Yeah. Now you’re not able to see any cars anymore? Nope, no more cars. Okay, so no more cars. No more problems about that? Yes. Maybe, yeah, move a little bit further, yeah.
You’re ready? Yeah, I think I’m ready. Whoa. Now it’s loaded. It’s ready to shoot. Oh my God. Okay. Target 19. Target 19. Here we go. Very slow. Now you pulled all the way through. Oh, I did. Yes. Yeah, exactly. Yes, I forgot about that. That’s why normally we train how that works. But you hit the target. I hit the target, that’s good. Okay.
You can actually hit the target. That’s good. Oh, there we go. Now we saw it. I’m getting better. As I shot in my first gun competition, I was surprised that my instructor kept telling me to relax, to breathe, to turn inward. Exactly. Yeah, that felt way more relaxed. Now hit the 10. Oh, there we go. Here we go. Wow.
I turned inward, relaxed, and I hit the 10. Sharpshooter over here. Wow. This is addictive. I definitely see, I’m like, I could do this all day. So this is like relaxing or calming down for me. Sometimes I feel like I’m going into another world. You turn your focus from focusing outside, you’re focusing inside. Wow. This is fun. Objectively, this is just fun.
And it’s beautiful. I like looking at the Swiss countryside. It’s great. My experience with guns as a kid, I would go out into the forest and blow up like glass bottles with shotguns. That’s what I think America is all about. Wow, that was awesome. I kind of wanna shoot again.
I never thought I’d say this. I’m not a gun person, but I’m like, I kind of want to shoot more. Like, this is so fun. I was struck by how peaceful and celebratory and wholesome this all was. So much different than the way guns are presented in the USA.
So how did we get here? The story of Switzerland starts here. Well, actually down there at that lake in a little green valley where a group of people came together and made a promise to each other 700 years ago.
And with that promise came a myth. The hero’s name was William Tell and legend has it that one day he refused to bow down to the king’s local leader. It was a daring act of disrespect. So as punishment, the overlord forced him to shoot an apple off his own son’s head. Tell aimed his crossbow carefully and released it. He made the perfect shot. He continued to defy the ruler and eventually inspired the tribes in this region to launch a rebellion.
Tell eventually shot the ruler dead and the rebels would go on to win their independence, banding together to start the Confederacy that would become Switzerland. They first made an agreement that they would protect one another, but instead of forming a full-time standing army run by a king, they would arm and train ordinary people to fight.
So not an army at all, but rather a militia. I’m now going into a shooting range that is in the mountain in a dugout bunker. Very Swiss. It feels like the old bunker days, exploring a bunker but I am in a shooting range. Mind-blowingly big.
It’s like a maze in the mountains with just a bunch of rooms shooting. Okay, so now I’m fully loaded. Safety off. I’m gonna take safety off. Yeah, if you are on the target. If you are on the target and you wanna shoot, you can take the safety off. Okay. Shooting in the bunker is a completely different experience.
Like you feel the vibration of your entire body ’cause the echo is so extreme. I’m getting better at shooting. Oh my God. Oh my God. Oh yeah. You never shot before, right? No. Two days ago, I started. So back to 1600s Europe, where Switzerland remained this one peaceful confederacy protected by its citizen militia.

» **Required task A**
Recast the records, from their first line through the line containing "Yes, green leafy", as a numbered list, leaving out blank lines.
The text and the records are separate, unrelated material.

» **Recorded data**

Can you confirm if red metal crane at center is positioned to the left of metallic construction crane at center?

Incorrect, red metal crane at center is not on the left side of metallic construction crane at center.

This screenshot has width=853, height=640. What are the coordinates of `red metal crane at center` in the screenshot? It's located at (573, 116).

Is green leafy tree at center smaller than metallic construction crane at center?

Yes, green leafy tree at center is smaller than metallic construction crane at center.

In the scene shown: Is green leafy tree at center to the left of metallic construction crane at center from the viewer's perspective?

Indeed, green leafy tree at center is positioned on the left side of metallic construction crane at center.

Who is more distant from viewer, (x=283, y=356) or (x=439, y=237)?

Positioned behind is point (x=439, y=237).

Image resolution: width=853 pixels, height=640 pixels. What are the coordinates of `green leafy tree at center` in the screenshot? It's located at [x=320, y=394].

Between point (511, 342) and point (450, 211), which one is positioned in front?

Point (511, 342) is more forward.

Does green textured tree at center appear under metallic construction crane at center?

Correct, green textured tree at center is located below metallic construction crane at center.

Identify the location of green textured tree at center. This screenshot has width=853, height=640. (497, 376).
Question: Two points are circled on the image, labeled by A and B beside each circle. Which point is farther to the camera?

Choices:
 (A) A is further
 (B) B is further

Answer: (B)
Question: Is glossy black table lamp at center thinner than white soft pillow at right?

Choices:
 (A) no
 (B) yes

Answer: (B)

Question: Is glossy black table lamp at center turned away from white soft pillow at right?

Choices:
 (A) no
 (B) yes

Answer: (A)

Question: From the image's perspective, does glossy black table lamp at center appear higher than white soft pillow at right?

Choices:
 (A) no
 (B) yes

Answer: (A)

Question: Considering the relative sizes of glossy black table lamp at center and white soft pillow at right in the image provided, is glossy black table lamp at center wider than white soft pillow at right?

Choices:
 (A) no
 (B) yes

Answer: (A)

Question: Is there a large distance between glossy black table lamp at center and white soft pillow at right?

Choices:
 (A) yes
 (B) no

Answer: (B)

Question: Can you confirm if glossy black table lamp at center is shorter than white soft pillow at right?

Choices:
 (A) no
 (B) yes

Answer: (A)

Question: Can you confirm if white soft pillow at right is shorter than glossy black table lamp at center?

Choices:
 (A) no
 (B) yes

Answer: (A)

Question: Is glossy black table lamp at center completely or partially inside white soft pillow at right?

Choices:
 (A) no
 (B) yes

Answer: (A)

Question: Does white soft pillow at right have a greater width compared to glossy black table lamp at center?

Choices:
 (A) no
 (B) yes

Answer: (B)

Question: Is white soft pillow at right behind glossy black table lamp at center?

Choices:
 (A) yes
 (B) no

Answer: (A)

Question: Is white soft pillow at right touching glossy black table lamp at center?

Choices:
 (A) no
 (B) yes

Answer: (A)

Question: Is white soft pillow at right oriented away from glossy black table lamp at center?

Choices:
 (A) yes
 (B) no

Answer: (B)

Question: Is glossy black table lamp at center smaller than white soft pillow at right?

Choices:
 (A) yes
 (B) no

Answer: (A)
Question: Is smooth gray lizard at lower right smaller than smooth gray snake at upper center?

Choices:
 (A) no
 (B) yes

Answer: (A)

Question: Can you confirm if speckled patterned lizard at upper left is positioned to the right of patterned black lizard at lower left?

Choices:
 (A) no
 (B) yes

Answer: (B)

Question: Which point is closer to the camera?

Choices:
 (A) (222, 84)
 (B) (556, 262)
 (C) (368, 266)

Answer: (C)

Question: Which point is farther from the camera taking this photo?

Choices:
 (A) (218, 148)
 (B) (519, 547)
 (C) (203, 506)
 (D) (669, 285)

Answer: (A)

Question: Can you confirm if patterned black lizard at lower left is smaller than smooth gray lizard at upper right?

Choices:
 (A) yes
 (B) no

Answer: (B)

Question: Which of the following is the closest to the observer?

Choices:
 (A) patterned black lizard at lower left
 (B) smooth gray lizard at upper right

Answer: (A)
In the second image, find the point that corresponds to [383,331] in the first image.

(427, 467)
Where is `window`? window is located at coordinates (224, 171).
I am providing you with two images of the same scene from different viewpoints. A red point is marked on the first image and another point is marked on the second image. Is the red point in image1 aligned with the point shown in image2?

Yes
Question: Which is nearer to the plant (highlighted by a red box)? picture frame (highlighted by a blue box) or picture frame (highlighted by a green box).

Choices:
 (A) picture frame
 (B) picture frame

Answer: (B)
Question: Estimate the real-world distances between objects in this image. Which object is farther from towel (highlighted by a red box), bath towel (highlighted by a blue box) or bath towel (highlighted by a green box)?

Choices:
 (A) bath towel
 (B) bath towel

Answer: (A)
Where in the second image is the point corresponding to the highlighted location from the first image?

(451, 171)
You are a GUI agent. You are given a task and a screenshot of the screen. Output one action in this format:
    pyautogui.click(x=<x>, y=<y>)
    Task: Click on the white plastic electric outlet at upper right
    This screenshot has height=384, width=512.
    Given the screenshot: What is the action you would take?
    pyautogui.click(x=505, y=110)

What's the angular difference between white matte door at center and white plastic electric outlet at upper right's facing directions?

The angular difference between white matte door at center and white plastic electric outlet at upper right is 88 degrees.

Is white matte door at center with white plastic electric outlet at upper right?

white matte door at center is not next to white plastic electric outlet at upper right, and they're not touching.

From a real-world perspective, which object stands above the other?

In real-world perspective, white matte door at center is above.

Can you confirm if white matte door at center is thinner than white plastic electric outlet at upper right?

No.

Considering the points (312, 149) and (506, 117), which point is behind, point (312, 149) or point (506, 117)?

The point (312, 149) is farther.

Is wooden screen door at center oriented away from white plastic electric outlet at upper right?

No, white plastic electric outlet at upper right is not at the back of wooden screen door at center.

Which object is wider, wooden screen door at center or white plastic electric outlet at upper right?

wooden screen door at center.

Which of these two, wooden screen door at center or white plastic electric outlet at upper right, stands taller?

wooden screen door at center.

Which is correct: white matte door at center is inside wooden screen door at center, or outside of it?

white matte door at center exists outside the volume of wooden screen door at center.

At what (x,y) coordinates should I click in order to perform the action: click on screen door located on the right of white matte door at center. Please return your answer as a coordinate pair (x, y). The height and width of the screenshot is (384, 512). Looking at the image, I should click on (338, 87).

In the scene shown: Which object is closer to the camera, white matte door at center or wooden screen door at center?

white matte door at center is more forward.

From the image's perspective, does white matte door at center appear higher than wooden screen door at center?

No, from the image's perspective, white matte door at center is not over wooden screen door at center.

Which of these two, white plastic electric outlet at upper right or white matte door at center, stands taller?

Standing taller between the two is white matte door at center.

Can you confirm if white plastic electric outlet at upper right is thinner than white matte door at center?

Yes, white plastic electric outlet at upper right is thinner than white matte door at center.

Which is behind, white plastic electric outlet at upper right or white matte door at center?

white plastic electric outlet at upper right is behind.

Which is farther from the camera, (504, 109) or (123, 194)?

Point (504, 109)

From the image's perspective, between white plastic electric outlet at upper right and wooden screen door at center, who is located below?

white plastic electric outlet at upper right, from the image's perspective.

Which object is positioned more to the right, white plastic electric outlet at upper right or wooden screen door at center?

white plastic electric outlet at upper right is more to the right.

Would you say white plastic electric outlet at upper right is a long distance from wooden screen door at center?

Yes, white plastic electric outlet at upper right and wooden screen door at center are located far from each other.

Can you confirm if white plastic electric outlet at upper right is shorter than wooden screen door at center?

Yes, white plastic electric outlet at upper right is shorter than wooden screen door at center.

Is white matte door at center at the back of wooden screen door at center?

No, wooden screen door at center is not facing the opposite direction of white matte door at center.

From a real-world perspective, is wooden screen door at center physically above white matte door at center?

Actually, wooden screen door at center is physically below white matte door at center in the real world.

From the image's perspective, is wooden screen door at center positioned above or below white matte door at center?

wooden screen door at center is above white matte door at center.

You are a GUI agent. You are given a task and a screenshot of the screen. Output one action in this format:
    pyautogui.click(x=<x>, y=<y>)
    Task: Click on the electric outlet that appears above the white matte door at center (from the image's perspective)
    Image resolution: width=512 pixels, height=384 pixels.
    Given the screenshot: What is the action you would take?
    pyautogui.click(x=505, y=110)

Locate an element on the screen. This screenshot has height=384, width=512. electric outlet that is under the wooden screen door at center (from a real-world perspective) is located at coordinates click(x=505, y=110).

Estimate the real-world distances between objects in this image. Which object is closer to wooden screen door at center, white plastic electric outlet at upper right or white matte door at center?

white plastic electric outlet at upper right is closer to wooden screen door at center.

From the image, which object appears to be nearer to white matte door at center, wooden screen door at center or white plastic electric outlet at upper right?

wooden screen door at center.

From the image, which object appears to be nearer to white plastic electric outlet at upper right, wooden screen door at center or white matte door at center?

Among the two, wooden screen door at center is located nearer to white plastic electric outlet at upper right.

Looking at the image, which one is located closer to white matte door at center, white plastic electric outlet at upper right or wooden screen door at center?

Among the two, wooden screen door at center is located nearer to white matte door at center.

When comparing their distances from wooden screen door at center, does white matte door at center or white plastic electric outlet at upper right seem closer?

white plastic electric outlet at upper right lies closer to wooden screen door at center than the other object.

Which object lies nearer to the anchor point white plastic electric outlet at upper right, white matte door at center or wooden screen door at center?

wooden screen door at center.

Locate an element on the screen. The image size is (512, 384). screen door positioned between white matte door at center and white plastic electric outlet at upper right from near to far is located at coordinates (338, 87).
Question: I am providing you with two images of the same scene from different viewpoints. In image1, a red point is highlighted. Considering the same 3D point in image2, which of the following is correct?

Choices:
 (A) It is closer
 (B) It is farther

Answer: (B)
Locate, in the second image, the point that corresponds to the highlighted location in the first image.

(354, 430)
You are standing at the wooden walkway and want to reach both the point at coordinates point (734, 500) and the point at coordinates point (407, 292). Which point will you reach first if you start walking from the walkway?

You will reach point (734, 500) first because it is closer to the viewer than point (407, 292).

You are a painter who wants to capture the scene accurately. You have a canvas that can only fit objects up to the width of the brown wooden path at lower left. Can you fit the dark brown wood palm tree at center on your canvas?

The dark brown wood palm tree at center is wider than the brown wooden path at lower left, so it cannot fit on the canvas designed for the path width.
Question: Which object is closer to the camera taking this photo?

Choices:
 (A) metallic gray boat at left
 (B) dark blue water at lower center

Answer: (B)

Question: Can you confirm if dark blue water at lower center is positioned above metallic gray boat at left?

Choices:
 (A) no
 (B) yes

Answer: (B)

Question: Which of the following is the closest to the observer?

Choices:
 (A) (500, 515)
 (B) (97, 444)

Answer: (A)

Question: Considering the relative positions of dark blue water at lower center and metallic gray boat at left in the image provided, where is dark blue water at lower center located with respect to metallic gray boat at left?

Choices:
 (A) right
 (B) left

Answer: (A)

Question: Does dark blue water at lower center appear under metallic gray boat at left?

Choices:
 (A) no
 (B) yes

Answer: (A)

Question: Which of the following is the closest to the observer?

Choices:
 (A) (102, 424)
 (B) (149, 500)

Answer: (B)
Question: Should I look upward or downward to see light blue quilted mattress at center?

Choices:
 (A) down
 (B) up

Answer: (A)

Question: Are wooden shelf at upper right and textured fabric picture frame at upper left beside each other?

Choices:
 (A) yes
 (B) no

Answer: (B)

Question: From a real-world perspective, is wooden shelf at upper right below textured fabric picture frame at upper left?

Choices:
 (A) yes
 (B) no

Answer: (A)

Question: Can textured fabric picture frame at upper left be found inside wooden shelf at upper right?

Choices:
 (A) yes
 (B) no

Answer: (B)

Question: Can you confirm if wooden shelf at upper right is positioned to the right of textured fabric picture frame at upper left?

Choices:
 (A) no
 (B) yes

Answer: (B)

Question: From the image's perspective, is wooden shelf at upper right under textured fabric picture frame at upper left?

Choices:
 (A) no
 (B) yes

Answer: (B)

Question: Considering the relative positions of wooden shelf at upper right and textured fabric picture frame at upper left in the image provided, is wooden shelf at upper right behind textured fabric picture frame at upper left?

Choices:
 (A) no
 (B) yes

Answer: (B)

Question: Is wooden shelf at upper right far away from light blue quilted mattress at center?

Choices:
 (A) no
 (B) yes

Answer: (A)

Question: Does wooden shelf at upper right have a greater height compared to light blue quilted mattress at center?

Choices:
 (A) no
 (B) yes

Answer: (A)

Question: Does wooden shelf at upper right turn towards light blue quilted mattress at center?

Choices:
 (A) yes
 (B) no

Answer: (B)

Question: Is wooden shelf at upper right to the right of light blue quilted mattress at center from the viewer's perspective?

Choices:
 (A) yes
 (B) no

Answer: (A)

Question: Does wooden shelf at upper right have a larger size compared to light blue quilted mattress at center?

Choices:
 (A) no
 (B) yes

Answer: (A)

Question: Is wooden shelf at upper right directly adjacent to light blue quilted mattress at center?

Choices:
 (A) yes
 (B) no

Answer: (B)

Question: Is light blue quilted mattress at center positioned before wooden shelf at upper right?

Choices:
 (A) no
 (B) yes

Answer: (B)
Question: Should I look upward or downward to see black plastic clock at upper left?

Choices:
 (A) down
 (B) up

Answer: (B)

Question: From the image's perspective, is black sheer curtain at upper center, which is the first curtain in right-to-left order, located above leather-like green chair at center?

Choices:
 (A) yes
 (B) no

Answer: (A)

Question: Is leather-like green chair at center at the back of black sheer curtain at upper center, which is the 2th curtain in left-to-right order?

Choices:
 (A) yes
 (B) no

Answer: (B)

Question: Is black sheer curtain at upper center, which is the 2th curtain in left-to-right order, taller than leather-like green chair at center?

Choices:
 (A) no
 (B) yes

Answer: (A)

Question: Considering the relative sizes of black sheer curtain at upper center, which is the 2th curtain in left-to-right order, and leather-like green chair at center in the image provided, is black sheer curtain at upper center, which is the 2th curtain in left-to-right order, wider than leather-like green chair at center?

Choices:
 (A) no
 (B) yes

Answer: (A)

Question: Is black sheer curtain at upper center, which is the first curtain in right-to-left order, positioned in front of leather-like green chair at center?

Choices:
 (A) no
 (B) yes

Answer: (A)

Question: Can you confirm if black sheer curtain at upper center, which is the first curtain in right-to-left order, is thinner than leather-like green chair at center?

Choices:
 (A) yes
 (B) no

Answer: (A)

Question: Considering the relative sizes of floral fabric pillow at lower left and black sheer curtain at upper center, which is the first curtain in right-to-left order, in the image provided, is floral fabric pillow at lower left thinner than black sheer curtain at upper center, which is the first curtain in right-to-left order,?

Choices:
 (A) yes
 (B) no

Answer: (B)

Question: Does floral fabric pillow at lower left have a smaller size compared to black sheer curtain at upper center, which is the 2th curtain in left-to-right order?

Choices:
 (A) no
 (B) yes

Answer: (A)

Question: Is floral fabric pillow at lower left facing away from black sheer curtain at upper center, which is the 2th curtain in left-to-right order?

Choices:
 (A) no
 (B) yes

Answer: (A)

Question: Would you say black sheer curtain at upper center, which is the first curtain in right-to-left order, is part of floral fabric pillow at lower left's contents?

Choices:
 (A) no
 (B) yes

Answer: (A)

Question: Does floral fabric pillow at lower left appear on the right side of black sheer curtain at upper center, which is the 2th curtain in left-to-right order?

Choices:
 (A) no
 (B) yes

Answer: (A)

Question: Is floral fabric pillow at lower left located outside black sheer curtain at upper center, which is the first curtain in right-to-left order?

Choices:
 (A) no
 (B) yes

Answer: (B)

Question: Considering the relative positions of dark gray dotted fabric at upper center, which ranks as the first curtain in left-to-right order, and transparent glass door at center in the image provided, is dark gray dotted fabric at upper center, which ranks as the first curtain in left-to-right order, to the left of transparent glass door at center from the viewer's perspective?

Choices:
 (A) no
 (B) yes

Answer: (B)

» **Required task B**
In the text about shooting in Switzerland, what was William Tell forced to shoot off his own son's head?

» **Exercise solution A**
1. Can you confirm if red metal crane at center is positioned to the left of metallic construction crane at center?
2. Incorrect, red metal crane at center is not on the left side of metallic construction crane at center.
3. This screenshot has width=853, height=640. What are the coordinates of `red metal crane at center` in the screenshot? It's located at (573, 116).
4. Is green leafy tree at center smaller than metallic construction crane at center?
5. Yes, green leafy tree at center is smaller than metallic construction crane at center.

» **Exercise solution B**
An apple.